┌────────

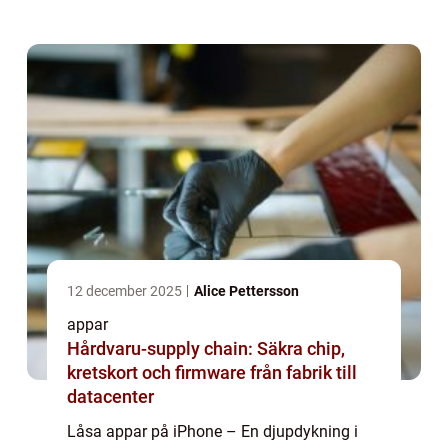
användarens personliga information och
integritet. Genom att låsa appar kan man
förhindra...
12 december 2025
Alice Pettersson
appar
Hårdvaru-supply chain: Säkra chip,
kretskort och firmware från fabrik till
datacenter
Låsa appar på iPhone – En djupdykning i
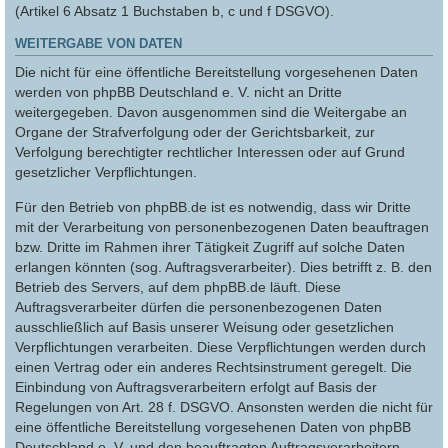
(Artikel 6 Absatz 1 Buchstaben b, c und f DSGVO).
WEITERGABE VON DATEN
Die nicht für eine öffentliche Bereitstellung vorgesehenen Daten
werden von phpBB Deutschland e. V. nicht an Dritte
weitergegeben. Davon ausgenommen sind die Weitergabe an
Organe der Strafverfolgung oder der Gerichtsbarkeit, zur
Verfolgung berechtigter rechtlicher Interessen oder auf Grund
gesetzlicher Verpflichtungen.
Für den Betrieb von phpBB.de ist es notwendig, dass wir Dritte
mit der Verarbeitung von personenbezogenen Daten beauftragen
bzw. Dritte im Rahmen ihrer Tätigkeit Zugriff auf solche Daten
erlangen könnten (sog. Auftragsverarbeiter). Dies betrifft z. B. den
Betrieb des Servers, auf dem phpBB.de läuft. Diese
Auftragsverarbeiter dürfen die personenbezogenen Daten
ausschließlich auf Basis unserer Weisung oder gesetzlichen
Verpflichtungen verarbeiten. Diese Verpflichtungen werden durch
einen Vertrag oder ein anderes Rechtsinstrument geregelt. Die
Einbindung von Auftragsverarbeitern erfolgt auf Basis der
Regelungen von Art. 28 f. DSGVO. Ansonsten werden die nicht für
eine öffentliche Bereitstellung vorgesehenen Daten von phpBB
Deutschland e. V. und den beauftragten Auftragsverarbeitern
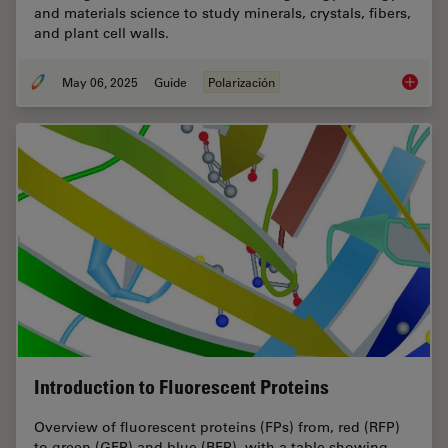
and materials science to study minerals, crystals, fibers,
and plant cell walls.
May 06, 2025
Guide
Polarización
A Guide
Introduction to Fluorescent Proteins
Overview of fluorescent proteins (FPs) from, red (RFP)
to green (GFP) and blue (BFP), with a table showing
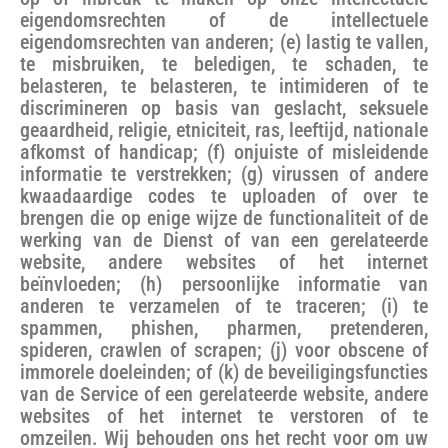
eigendomsrechten of de intellectuele
eigendomsrechten van anderen; (e) lastig te vallen,
te misbruiken, te beledigen, te schaden, te
belasteren, te belasteren, te intimideren of te
discrimineren op basis van geslacht, seksuele
geaardheid, religie, etniciteit, ras, leeftijd, nationale
afkomst of handicap; (f) onjuiste of misleidende
informatie te verstrekken; (g) virussen of andere
kwaadaardige codes te uploaden of over te
brengen die op enige wijze de functionaliteit of de
werking van de Dienst of van een gerelateerde
website, andere websites of het internet
beïnvloeden; (h) persoonlijke informatie van
anderen te verzamelen of te traceren; (i) te
spammen, phishen, pharmen, pretenderen,
spideren, crawlen of scrapen; (j) voor obscene of
immorele doeleinden; of (k) de beveiligingsfuncties
van de Service of een gerelateerde website, andere
websites of het internet te verstoren of te
omzeilen. Wij behouden ons het recht voor om uw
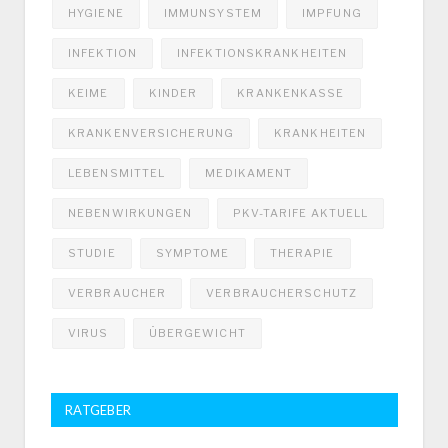
HYGIENE
IMMUNSYSTEM
IMPFUNG
INFEKTION
INFEKTIONSKRANKHEITEN
KEIME
KINDER
KRANKENKASSE
KRANKENVERSICHERUNG
KRANKHEITEN
LEBENSMITTEL
MEDIKAMENT
NEBENWIRKUNGEN
PKV-TARIFE AKTUELL
STUDIE
SYMPTOME
THERAPIE
VERBRAUCHER
VERBRAUCHERSCHUTZ
VIRUS
ÜBERGEWICHT
RATGEBER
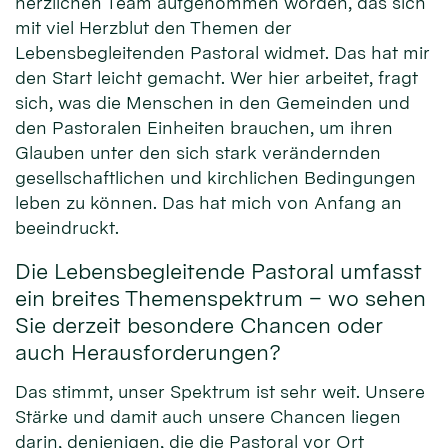
herzlichen Team aufgenommen worden, das sich
mit viel Herzblut den Themen der
Lebensbegleitenden Pastoral widmet. Das hat mir
den Start leicht gemacht. Wer hier arbeitet, fragt
sich, was die Menschen in den Gemeinden und
den Pastoralen Einheiten brauchen, um ihren
Glauben unter den sich stark verändernden
gesellschaftlichen und kirchlichen Bedingungen
leben zu können. Das hat mich von Anfang an
beeindruckt.
Die Lebensbegleitende Pastoral umfasst
ein breites Themenspektrum – wo sehen
Sie derzeit besondere Chancen oder
auch Herausforderungen?
Das stimmt, unser Spektrum ist sehr weit. Unsere
Stärke und damit auch unsere Chancen liegen
darin, denjenigen, die die Pastoral vor Ort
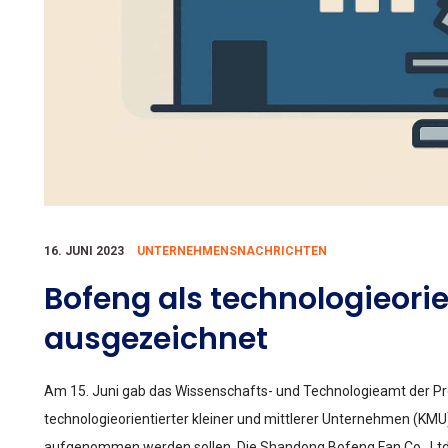
16. JUNI 2023
UNTERNEHMENSNACHRICHTEN
Bofeng als technologieori
ausgezeichnet
Am 15. Juni gab das Wissenschafts- und Technologieamt der P
technologieorientierter kleiner und mittlerer Unternehmen (KMU)
aufgenommen werden sollen. Die Shandong Bofeng Fan Co., Ltd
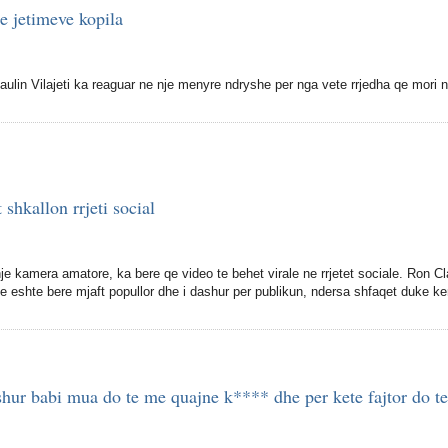
 jetimeve kopila
aulin Vilajeti ka reaguar ne nje menyre ndryshe per nga vete rrjedha qe mori 
shkallon rrjeti social
 nje kamera amatore, ka bere qe video te behet virale ne rrjetet sociale. Ron Cl
eshte bere mjaft popullor dhe i dashur per publikun, ndersa shfaqet duke ke
shur babi mua do te me quajne k**** dhe per kete fajtor do te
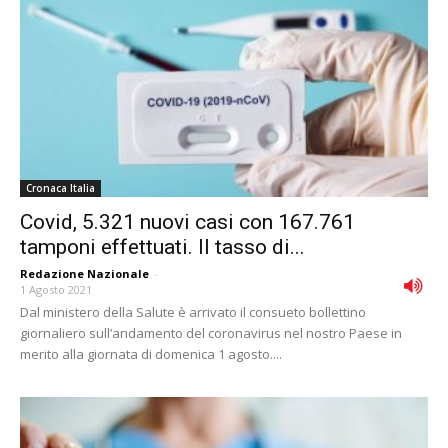
Cronaca Italia
Covid, 5.321 nuovi casi con 167.761
tamponi effettuati. Il tasso di...
Redazione Nazionale
-
1 Agosto 2021
Dal ministero della Salute è arrivato il consueto bollettino
giornaliero sull’andamento del coronavirus nel nostro Paese in
merito alla giornata di domenica 1 agosto....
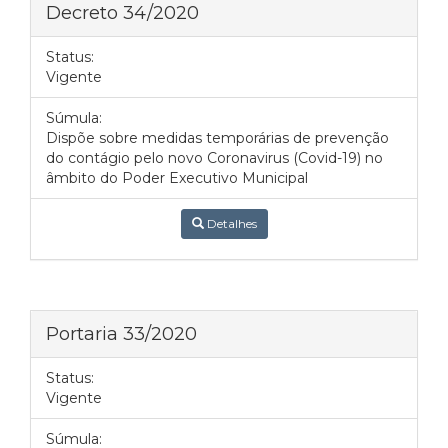
Decreto 34/2020
Status:
Vigente
Súmula:
Dispõe sobre medidas temporárias de prevenção
do contágio pelo novo Coronavirus (Covid-19) no
âmbito do Poder Executivo Municipal
Detalhes
Portaria 33/2020
Status:
Vigente
Súmula:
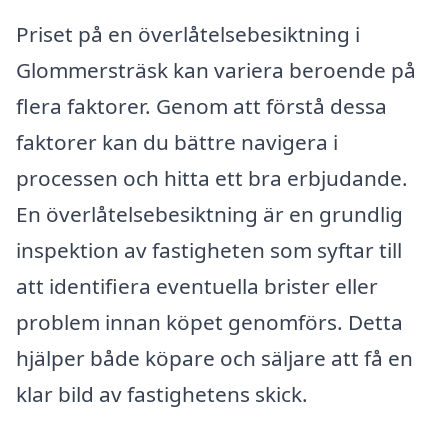
Priset på en överlåtelsebesiktning i
Glommersträsk kan variera beroende på
flera faktorer. Genom att förstå dessa
faktorer kan du bättre navigera i
processen och hitta ett bra erbjudande.
En överlåtelsebesiktning är en grundlig
inspektion av fastigheten som syftar till
att identifiera eventuella brister eller
problem innan köpet genomförs. Detta
hjälper både köpare och säljare att få en
klar bild av fastighetens skick.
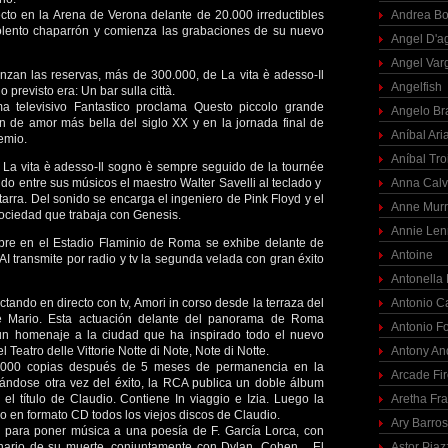
cto en la Arena de Verona delante de 20.000 irreductibles
Andrea Bo
olento chaparrón y comienza las grabaciones de su nuevo
Angel D'a
Angel Var
zan las reservas, más de 300.000, de La vita è adesso-Il
Angelfish
o previsto era: Un bar sulla città.
a televisivo Fantastico proclama Questo piccolo grande
Angelo Br
 de amor más bella del siglo XX y en la jornada final de
Aníbal Ari
emio.
Aníbal Tro
 La vita è adesso-Il sogno è sempre seguido de la tournée
ndo entre sus músicos el maestro Walter Savelli al teclado y
Anna Calv
tarra. Del sonido se encarga el ingeniero de Pink Floyd y el
Anne Mur
ociedad que trabaja con Genesis.
Annie Len
bre en el Estadio Flaminio de Roma se exhibe delante de
Antoine
I transmite por radio y tv la segunda velada con gran éxito
Antonella
tando en directo con tv, Amori in corso desde la terraza del
Antonio C
e Mario. Esta actuación delante del panorama de Roma
Antonio F
un homenaje a la ciudad que ha inspirado todo el nuevo
 Teatro delle Vittorie Notte di Note, Note di Notte.
Antony An
0.000 copias después de 5 meses de permanencia en la
Arcade Fi
hándose otra vez del éxito, la RCA publica un doble álbum
el título de Claudio. Contiene In viaggio e Izia. Luego la
Aretha Fra
 en formato CD todos los viejos discos de Claudio.
Ary Barro
 para poner música a una poesía de F. García Lorca, con
nario de su muerte, conjuntamente con Dylan, Cohen,…El
Astor Piaz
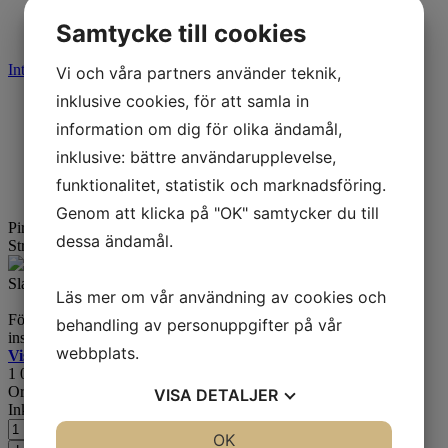
Fyndkorg
Samtycke till cookies
Varumärken
Integritetspolicy
Cookies
Vi och våra partners använder teknik,
inklusive cookies, för att samla in
Start
Varumärken
information om dig för olika ändamål,
Pirelli
inklusive: bättre användarupplevelse,
Angel City
Pirelli Angel City 120/70-17
funktionalitet, statistik och marknadsföring.
Genom att klicka på "OK" samtycker du till
Pirelli Angel City 120/70-17
58S TL Fram/Bak
dessa ändamål.
Street & Moped
Artikelnummer:
505545
Lager: 6 st
Slanglöst däck (slangmontage möjligt). Godkänt för 180 km/h.
Läs mer om vår användning av cookies och
Förstklassigt däck för mopeder och lätta motorcyklar. Tydligt
behandling av personuppgifter på vår
inspirerat av SportTouring-klassikern Angel GT.
webbplats.
Visa alla storlekar för denna modell >>>
1 059
kr
Ord. pris:
1 396
kr
-24%
VISA
DETALJER
Inkl. moms
JA
NEJ
OK
JA
NEJ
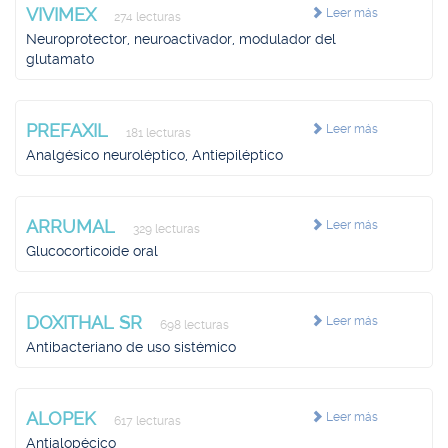
VIVIMEX
Leer más
274 lecturas
Neuroprotector, neuroactivador, modulador del
glutamato
PREFAXIL
Leer más
181 lecturas
Analgésico neuroléptico, Antiepiléptico
ARRUMAL
Leer más
329 lecturas
Glucocorticoide oral
DOXITHAL SR
Leer más
698 lecturas
Antibacteriano de uso sistémico
ALOPEK
Leer más
617 lecturas
Antialopécico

└────────

Exercise prompt →
Your reply is to be an exact repeat of the listing above from the line holding "May 06, 2025" down to the line holding "kwaadaardige codes te uploaden of over te", ends included, pictures excluded.

Exercise solution →
May 06, 2025
Guide
Polarización
A Guide
Introduction to Fluorescent Proteins
Overview of fluorescent proteins (FPs) from, red (RFP)
to green (GFP) and blue (BFP), with a table showing
eigendomsrechten of de intellectuele
eigendomsrechten van anderen; (e) lastig te vallen,
te misbruiken, te beledigen, te schaden, te
belasteren, te belasteren, te intimideren of te
discrimineren op basis van geslacht, seksuele
geaardheid, religie, etniciteit, ras, leeftijd, nationale
afkomst of handicap; (f) onjuiste of misleidende
informatie te verstrekken; (g) virussen of andere
kwaadaardige codes te uploaden of over te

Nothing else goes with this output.